Information given:
--*--
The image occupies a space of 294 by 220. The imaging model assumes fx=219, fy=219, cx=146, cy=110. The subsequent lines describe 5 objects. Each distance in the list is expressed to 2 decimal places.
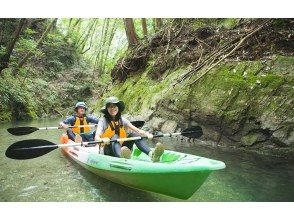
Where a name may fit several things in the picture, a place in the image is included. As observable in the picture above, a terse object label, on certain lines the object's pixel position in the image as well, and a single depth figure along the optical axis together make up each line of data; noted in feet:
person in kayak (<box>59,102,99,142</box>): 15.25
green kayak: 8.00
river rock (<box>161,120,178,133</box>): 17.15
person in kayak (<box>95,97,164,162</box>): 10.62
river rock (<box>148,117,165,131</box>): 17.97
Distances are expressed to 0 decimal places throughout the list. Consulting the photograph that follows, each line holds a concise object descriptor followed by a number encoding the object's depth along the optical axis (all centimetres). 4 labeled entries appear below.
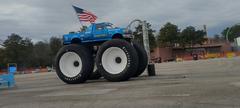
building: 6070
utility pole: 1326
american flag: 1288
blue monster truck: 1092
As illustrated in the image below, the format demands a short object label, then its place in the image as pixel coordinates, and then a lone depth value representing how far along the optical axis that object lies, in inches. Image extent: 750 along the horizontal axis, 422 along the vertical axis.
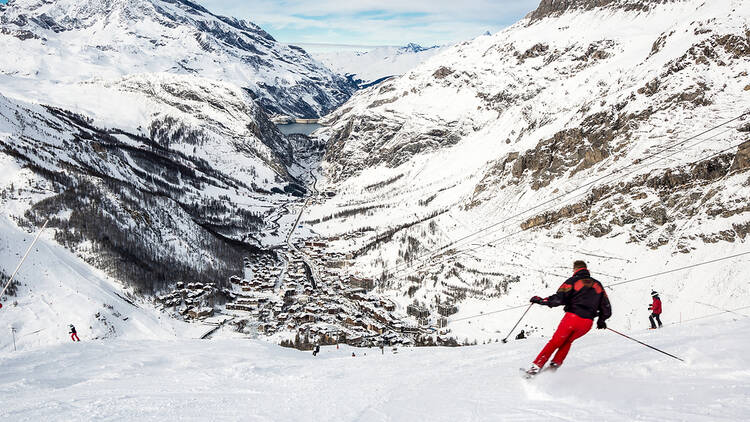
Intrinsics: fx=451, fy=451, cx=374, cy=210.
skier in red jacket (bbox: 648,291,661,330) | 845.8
--*--
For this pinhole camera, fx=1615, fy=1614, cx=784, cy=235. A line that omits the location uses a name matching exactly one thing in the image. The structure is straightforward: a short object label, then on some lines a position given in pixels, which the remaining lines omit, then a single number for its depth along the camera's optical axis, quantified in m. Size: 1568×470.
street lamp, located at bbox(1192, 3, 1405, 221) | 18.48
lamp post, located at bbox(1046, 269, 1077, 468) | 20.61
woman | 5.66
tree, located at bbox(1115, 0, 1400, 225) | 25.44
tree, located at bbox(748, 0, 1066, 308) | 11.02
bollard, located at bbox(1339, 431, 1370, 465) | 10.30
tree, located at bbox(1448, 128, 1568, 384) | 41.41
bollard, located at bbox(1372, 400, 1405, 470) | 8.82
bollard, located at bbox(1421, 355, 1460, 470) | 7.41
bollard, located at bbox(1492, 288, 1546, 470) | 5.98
--*--
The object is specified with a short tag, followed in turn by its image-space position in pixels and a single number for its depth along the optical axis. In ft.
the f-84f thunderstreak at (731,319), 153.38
--*--
Goal of the exercise:
Among the entries above, find the line with "The image occupies" and repeat exactly from there through the line with "skier in red", leaving out the pictures.

Answer section:
The image occupies a space of 294 by 220. The imaging model assumes fx=219, fy=219, cx=146, cy=110. The subsequent lines describe 5 objects. Each distance in the list is expressed to 2 decimal places.
Where a name may fit several things in the picture, a place in the image is included. As observable in the picture above, a terse object label, on certain lines the object's pixel position in the image as well, and a single depth figure along the optical axis together make up each line of data; noted in feet:
person in kayak (<box>59,102,99,142</box>): 15.25
green kayak: 8.00
river rock (<box>161,120,178,133</box>): 17.15
person in kayak (<box>95,97,164,162</box>): 10.62
river rock (<box>148,117,165,131</box>): 17.97
Distances are expressed to 0 decimal places throughout the list. Consulting the photograph that follows, each line holds a concise object descriptor followed by a number encoding the object's depth along the optical axis (all centimetres). 4 labeled entries appear below.
building: 6070
utility pole: 1326
american flag: 1288
blue monster truck: 1092
As illustrated in the image below, the format demands a short object label, then its place in the image as pixel coordinates, and then a lone depth value representing how far along the optical axis that object lies, in inches. Image extent: 750 along the horizontal axis, 422 along the vertical axis.
Intrinsics: fx=451, fy=451, cx=374, cy=210.
skier in red jacket (bbox: 648,291,661,330) | 845.8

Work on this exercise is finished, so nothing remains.